Marie Ducharme, who until October ran the assessment centre at NIC’s Port Alberni campus, contacted Cynthia Bonesky last summer about creating a mural on the back wall of the assessment centre. “She said she wanted to bring the forest from outside into the room,” Bonesky said, adding that Ducharme thought a nature scene would help students relax.
Bonesky turned to friend and fellow artist Jan Vriesen, who has created natural dioramas for large museums, to collaborate on the project. “I did a scale drawing of the wall and he made a curtain of what the mural should look like. Then we painted it.”
Bonesky and Vriesen had wood panels cut to fit the classroom wall—and especially around the windows. They painted the mural at Bonesky’s house, using scaffolding to reach the top of the panels. Once it was installed, the mural comprised eight panels totalling 30 feet wide and seven feet high.

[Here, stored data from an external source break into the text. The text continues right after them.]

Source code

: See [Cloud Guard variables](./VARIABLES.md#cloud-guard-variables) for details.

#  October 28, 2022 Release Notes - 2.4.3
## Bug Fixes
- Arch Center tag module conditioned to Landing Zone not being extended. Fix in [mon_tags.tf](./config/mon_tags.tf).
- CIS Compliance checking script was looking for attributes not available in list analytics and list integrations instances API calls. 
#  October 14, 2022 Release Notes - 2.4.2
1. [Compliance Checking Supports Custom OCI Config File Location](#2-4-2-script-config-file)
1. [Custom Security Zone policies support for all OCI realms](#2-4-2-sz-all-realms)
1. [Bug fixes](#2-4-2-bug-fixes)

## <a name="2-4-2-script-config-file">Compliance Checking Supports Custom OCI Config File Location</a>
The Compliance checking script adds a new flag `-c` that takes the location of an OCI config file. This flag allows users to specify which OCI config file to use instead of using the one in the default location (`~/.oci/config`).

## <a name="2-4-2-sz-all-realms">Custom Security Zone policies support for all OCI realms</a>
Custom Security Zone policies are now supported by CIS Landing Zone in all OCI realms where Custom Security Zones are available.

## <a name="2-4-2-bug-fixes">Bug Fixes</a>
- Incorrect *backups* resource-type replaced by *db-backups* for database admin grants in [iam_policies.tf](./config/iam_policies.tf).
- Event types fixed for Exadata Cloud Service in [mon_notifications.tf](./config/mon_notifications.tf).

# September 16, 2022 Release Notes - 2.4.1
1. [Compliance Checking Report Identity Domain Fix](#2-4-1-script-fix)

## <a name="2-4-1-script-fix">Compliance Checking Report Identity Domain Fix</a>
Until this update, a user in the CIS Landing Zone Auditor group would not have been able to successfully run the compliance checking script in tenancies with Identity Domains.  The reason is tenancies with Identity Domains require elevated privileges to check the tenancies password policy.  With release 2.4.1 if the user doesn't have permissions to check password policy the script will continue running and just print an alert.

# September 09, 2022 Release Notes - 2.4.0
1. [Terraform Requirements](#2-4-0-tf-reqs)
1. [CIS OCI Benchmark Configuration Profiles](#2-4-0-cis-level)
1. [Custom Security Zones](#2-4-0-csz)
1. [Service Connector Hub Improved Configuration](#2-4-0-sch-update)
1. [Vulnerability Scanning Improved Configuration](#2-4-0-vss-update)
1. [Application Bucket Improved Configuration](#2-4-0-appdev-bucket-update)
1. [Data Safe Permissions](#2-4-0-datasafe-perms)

“It was like painting a jigsaw puzzle,” said Bonesky, an associate member of the Federation of Canadian Artists (FCA). “We had to try and make sure [the panels] fit together so it’s continuous.”

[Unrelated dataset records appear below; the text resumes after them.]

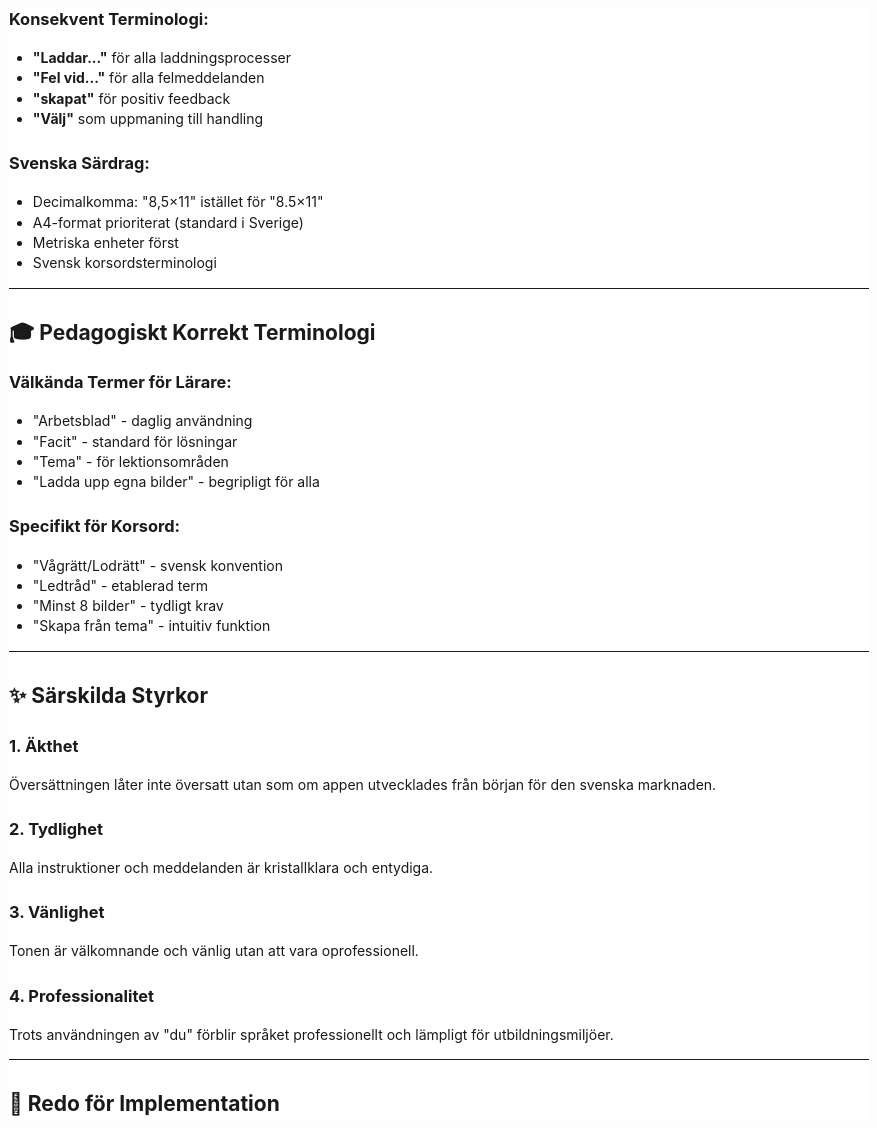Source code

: ### Konsekvent Terminologi:
- **"Laddar..."** för alla laddningsprocesser
- **"Fel vid..."** för alla felmeddelanden
- **"skapat"** för positiv feedback
- **"Välj"** som uppmaning till handling

### Svenska Särdrag:
- Decimalkomma: "8,5×11" istället för "8.5×11"
- A4-format prioriterat (standard i Sverige)
- Metriska enheter först
- Svensk korsordsterminologi

---

## 🎓 Pedagogiskt Korrekt Terminologi

### Välkända Termer för Lärare:
- "Arbetsblad" - daglig användning
- "Facit" - standard för lösningar
- "Tema" - för lektionsområden
- "Ladda upp egna bilder" - begripligt för alla

### Specifikt för Korsord:
- "Vågrätt/Lodrätt" - svensk konvention
- "Ledtråd" - etablerad term
- "Minst 8 bilder" - tydligt krav
- "Skapa från tema" - intuitiv funktion

---

## ✨ Särskilda Styrkor

### 1. Äkthet
Översättningen låter inte översatt utan som om appen utvecklades från början för den svenska marknaden.

### 2. Tydlighet
Alla instruktioner och meddelanden är kristallklara och entydiga.

### 3. Vänlighet
Tonen är välkomnande och vänlig utan att vara oprofessionell.

### 4. Professionalitet
Trots användningen av "du" förblir språket professionellt och lämpligt för utbildningsmiljöer.

---

## 🚀 Redo för Implementation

While Bonesky typically works in smaller dimensions, “this is a life’s work for Jan,” she said. “He’s done dioramas in museums all over the world and also murals in large corporate buildings.”
Bonesky’s paintings are smaller, on canvas and usually depict landscapes, flowers and portraits. She has done a couple of murals previously: one in the old Buy-Low Foods store of a train and train station (it’s gone, she says) and a couple of smaller murals in the Port Alberni Gymnastics Academy on Argyle Street.
The NIC mural is done in acrylic and oils and includes a mountain view, sky, a lake and trees “so it’s not just a forest.” Vriesen painted most of the trees with acrylic paint, but had to switch to oils where the trees overlapped the sky—which Bonesky painted with oil paint.
“(Jan) has done the lion’s share of the mural. Seventy-five percent of it is trees and he’s done most of it.”
Bonesky said she enjoyed collaborating with Vriesen and would work with him again if the opportunity came up.
Their mural was installed in mid-November. It is designed to create a more relaxed atmosphere for students writing assessments and exams.